When multiple defendants ar tried together it’s not unusual for them to have separate lawyers -especially if the case could degenerate to A blames B, B blames A. (A common Law and Order tactic, IIRC) Even if they don’t take the stand, the direction of questioning of other witnesses, and closing statements, may put them in a conflict.

I’m guessing in a case like that, the judge would prohibit any such action from the beginning - since the last ting the system wants is an appeal and retrial based on a claim that the legal defence was inadequate.

The judge can’t.

A defendant has an absolute right to represent himself. (Unless he is not competent).

True, but it’s not as though the state attorney is the only one working on the case.

It’s entirely possible. Different prosecutors’ offices handle things differently, but for other than major felony cases – yeah, one attorney for the state at trial.

Fair enough. The point remains that the number of lawyers representing criminal defendants and stupid civil plaintiffs is vastly outweighed by the number of lawyers who aren’t.

You, as a nonlawyer, may represent yourself in any case of any kind, all the way up to and including before the U.S. Supreme Court. You’d be foolish to do so in the vast majority of cases, but you could. Nonlawyers may not represent anyone other than themselves, including codefendants. I suppose the situation Bricker outlines is possible, but I doubt many judges would permit it. The risks of conflicts of interest and the unauthorized practice of law are just too great.

You will sometimes find multiple prosecutors appearing in very serious, complex or high-profile cases, BTW. In the prosecutor’s office where I used to work (in a populous, urban Ohio county), the lead prosecutor would be called “first chair” and the other “second chair.” First chair was invariably an older, more experienced prosecutor; second chair was often younger or less experienced.

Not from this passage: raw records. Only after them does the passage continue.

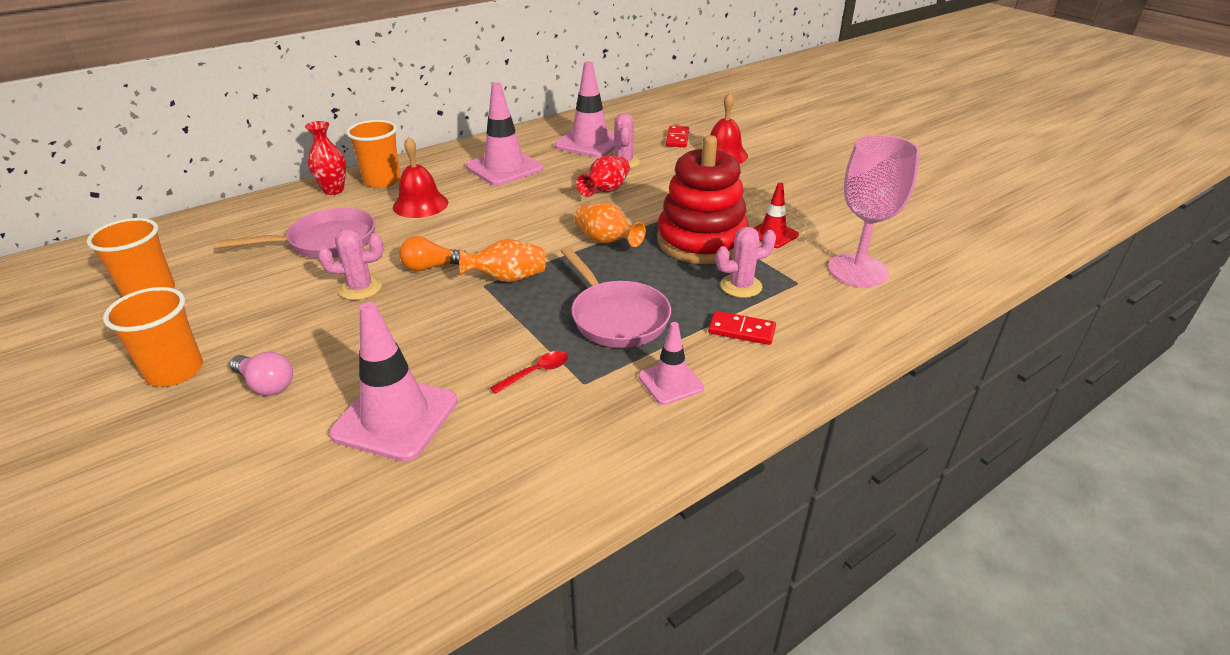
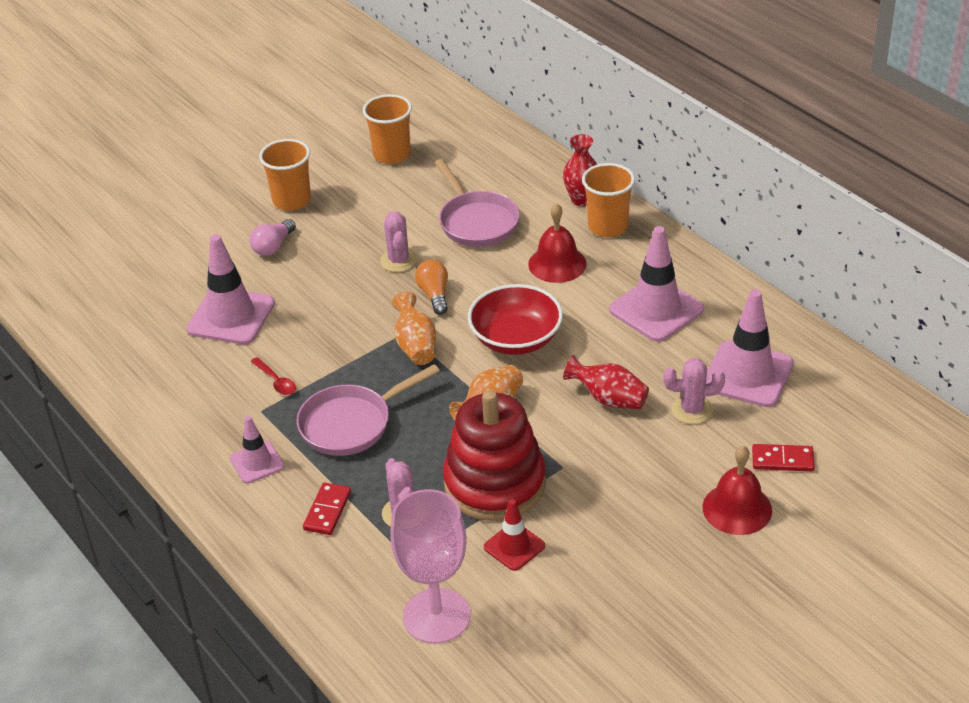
camera: 90 degrees right, 5 degrees up
none -> red bowl [468,284,563,355]

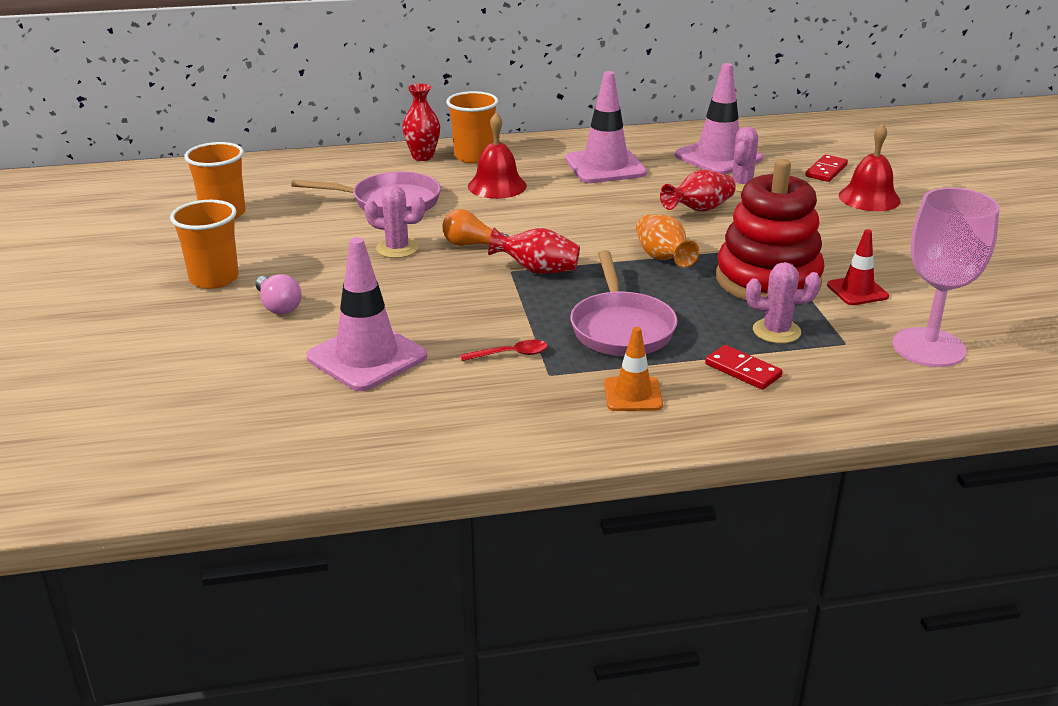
camera: 65 degrees left, 10 degrees down
pink traffic cone [230,416,284,484] -> orange traffic cone [604,327,663,411]
orange vase [392,292,436,365] -> red vase [488,228,580,274]
red bowl [468,284,563,355] -> none

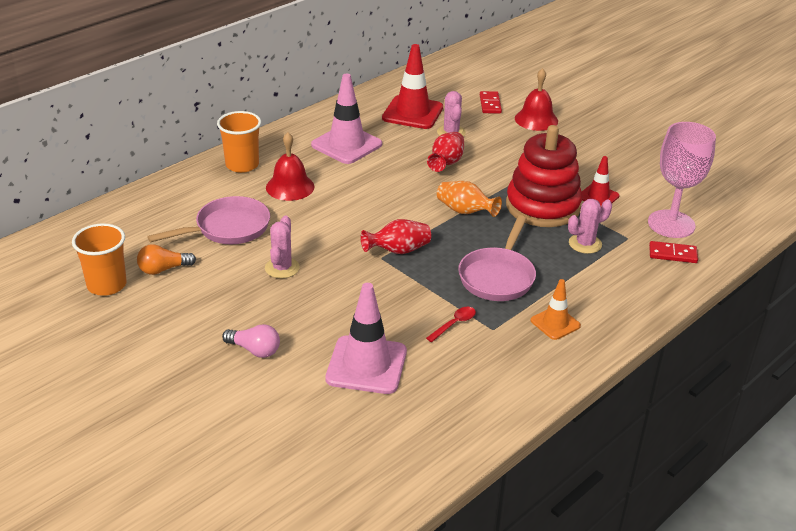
camera: 35 degrees left, 5 degrees up
orange cup [170,200,239,289] -> none
pink cactus [364,186,425,258] -> pink cactus turned 60 degrees counterclockwise [265,216,300,278]
red vase [402,83,440,161] -> none
orange light bulb [442,209,509,246] -> orange light bulb moved to [137,244,196,275]
pink pan [570,250,678,356] -> pink pan turned 60 degrees clockwise [458,215,536,301]
pink traffic cone [675,63,763,174] -> red traffic cone [382,44,443,129]
red domino [705,345,783,390] -> red domino moved to [649,241,698,263]

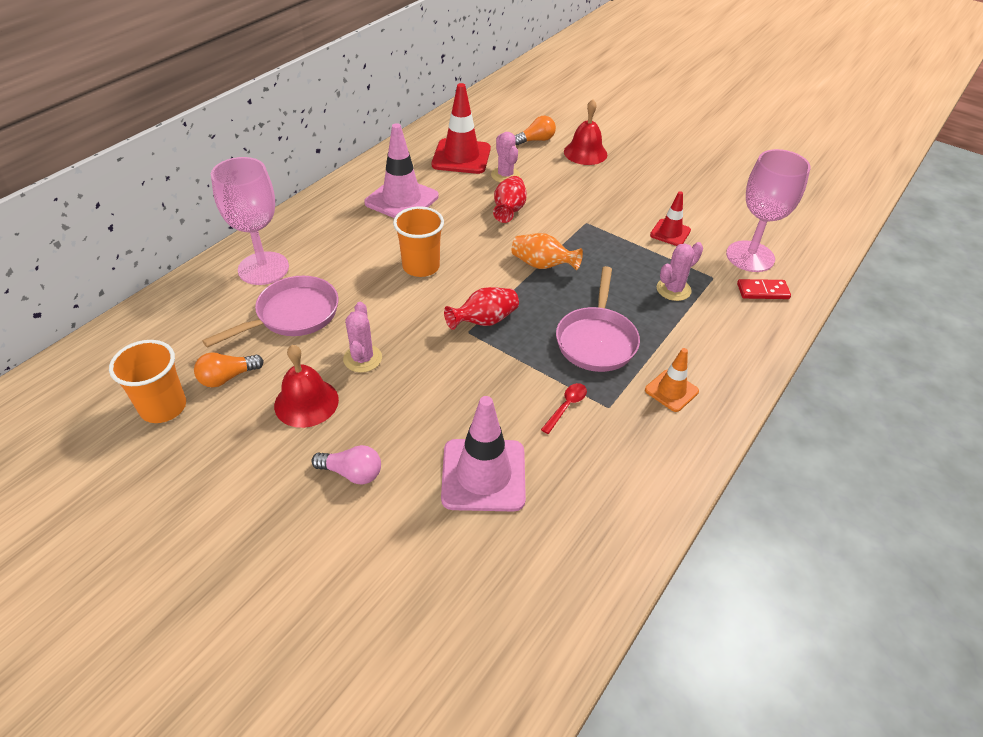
camera: 10 degrees left, 10 degrees up
orange cup [217,111,261,173] -> orange cup moved to [393,206,444,277]
red bell [266,132,314,201] -> red bell moved to [274,345,339,428]
red domino [480,91,502,114] -> orange light bulb [514,116,556,145]
red stacking toy [506,125,582,227] -> none
none -> pink goblet [211,157,289,285]

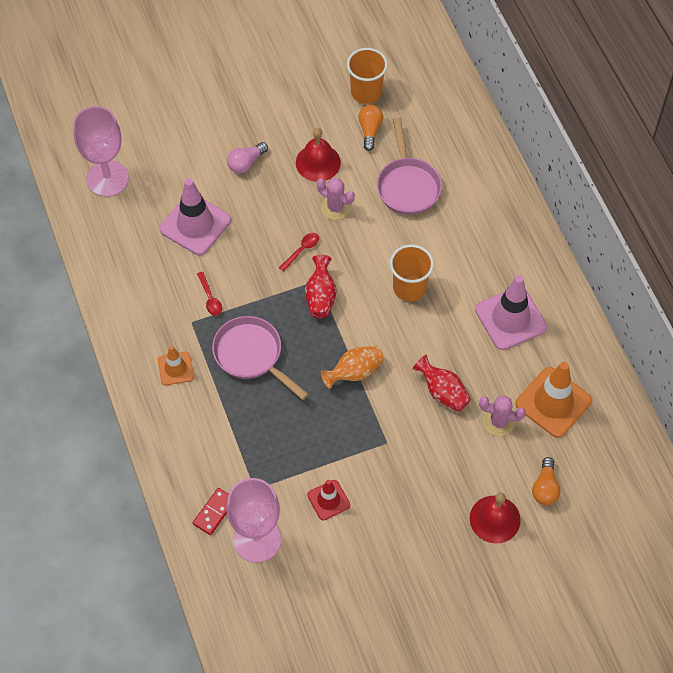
camera: 125 degrees right, 15 degrees up
pink goblet [211,157,289,285] -> pink goblet moved to [73,106,129,197]
red traffic cone [432,83,491,174] -> orange traffic cone [515,362,592,438]
pink cactus [657,242,703,301] -> none
none -> red spoon [279,233,319,271]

Apart from requiring the same colloquy that would be used before any pro se defendant could proceed, I don’t see a way for the judge to refuse to permit it. He could sever the trials, I guess, but failing that, each individual co-defendant has the same absolute right to represent himself. The judge could require standby counsel for each, but that’s it.

How are you picturing the judge could refuse to permit it?

They have the absolute right to represent themselves, and to counsel of their choosing. You are talking about a non-lawyer representing them.

And I postulated:

Do I need to spell out how this would work? Let’s imagine three co-defendants. Each goes pro se. Adam, Burt, Charlie. Adam gives an opening statement. Burt and Charlie don’t. Adam cross-examines prosecution witnesses. Burt and Charlie don’t.

In fact, Burt can testify by narrative and Adam can cross him.

Technically Adam represents only himself. But if their interests are truly not adverse, then his attack on the prosecution’s case helps Burt and Charlie too.


What happens when Adam starts asking questions that don’t relate to the charges against him?

What I was picturing in this hypothetical was a set of co-defendants whose interests were not adverse – that is, there’s no theory of the case that pits one against the other. As a corollary, I was picturing a identical set of charges against each co-defendant, arising from the same set of alleged facts.

I suppose we could imagine joinder, where one defendant was charged with offenses that others weren’t but whose interests could still be described as not adverse to each other… but that’s not what I was describing.

Even if their interests are not adverse, there is bound to be some evidence relevant to one or two and not one or all of the others. Let’s say there are four; all are innocent, but all four have different alibis. When Defendant One (acting as the “lead” defendant) calls the wife of Defendant Four, and elicits testimony that D4 was giving her the business on the night of the robbery…

Why is that bound to be so?

Sure, it could be, and if it is, then what I pictured wouldn’t work as well. But then I would not have said, “That is, if he impeaches the prosecution’s witnesses, that inures to the benefit of each co-defendant.” By that I meant to imply a common defense strategy and common theory of the case applicable to each defendant.

If that doesn’t exist, then what I described would be less effective.